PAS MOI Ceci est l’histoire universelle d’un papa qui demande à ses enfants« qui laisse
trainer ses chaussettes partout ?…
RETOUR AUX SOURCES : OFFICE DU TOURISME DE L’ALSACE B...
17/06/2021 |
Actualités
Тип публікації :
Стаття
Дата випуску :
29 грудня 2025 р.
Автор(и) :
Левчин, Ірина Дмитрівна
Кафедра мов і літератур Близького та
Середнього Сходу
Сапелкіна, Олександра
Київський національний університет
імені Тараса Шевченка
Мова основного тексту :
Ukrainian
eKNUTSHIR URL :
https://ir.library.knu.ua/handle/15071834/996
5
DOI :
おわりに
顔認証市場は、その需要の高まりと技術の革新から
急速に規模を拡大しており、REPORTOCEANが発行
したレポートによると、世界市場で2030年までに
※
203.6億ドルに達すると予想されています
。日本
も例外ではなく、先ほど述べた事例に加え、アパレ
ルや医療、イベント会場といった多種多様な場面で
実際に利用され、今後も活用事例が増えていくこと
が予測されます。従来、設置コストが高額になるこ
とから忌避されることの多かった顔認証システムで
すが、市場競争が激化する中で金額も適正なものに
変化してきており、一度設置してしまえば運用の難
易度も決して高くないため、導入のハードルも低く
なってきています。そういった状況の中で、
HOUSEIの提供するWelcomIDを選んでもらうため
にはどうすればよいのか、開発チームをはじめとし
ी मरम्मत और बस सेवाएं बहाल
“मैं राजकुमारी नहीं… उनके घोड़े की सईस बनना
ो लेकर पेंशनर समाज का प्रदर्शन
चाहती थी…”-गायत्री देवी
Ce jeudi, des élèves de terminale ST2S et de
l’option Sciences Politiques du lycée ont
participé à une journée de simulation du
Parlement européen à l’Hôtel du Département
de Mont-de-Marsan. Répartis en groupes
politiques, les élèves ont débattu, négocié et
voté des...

________________________

Work task: Copy out every one of the rows above, character for character, with no changes.

Response area:
PAS MOI Ceci est l’histoire universelle d’un papa qui demande à ses enfants« qui laisse
trainer ses chaussettes partout ?…
RETOUR AUX SOURCES : OFFICE DU TOURISME DE L’ALSACE B...
17/06/2021 |
Actualités
Тип публікації :
Стаття
Дата випуску :
29 грудня 2025 р.
Автор(и) :
Левчин, Ірина Дмитрівна
Кафедра мов і літератур Близького та
Середнього Сходу
Сапелкіна, Олександра
Київський національний університет
імені Тараса Шевченка
Мова основного тексту :
Ukrainian
eKNUTSHIR URL :
https://ir.library.knu.ua/handle/15071834/996
5
DOI :
おわりに
顔認証市場は、その需要の高まりと技術の革新から
急速に規模を拡大しており、REPORTOCEANが発行
したレポートによると、世界市場で2030年までに
※
203.6億ドルに達すると予想されています
。日本
も例外ではなく、先ほど述べた事例に加え、アパレ
ルや医療、イベント会場といった多種多様な場面で
実際に利用され、今後も活用事例が増えていくこと
が予測されます。従来、設置コストが高額になるこ
とから忌避されることの多かった顔認証システムで
すが、市場競争が激化する中で金額も適正なものに
変化してきており、一度設置してしまえば運用の難
易度も決して高くないため、導入のハードルも低く
なってきています。そういった状況の中で、
HOUSEIの提供するWelcomIDを選んでもらうため
にはどうすればよいのか、開発チームをはじめとし
ी मरम्मत और बस सेवाएं बहाल
“मैं राजकुमारी नहीं… उनके घोड़े की सईस बनना
ो लेकर पेंशनर समाज का प्रदर्शन
चाहती थी…”-गायत्री देवी
Ce jeudi, des élèves de terminale ST2S et de
l’option Sciences Politiques du lycée ont
participé à une journée de simulation du
Parlement européen à l’Hôtel du Département
de Mont-de-Marsan. Répartis en groupes
politiques, les élèves ont débattu, négocié et
voté des...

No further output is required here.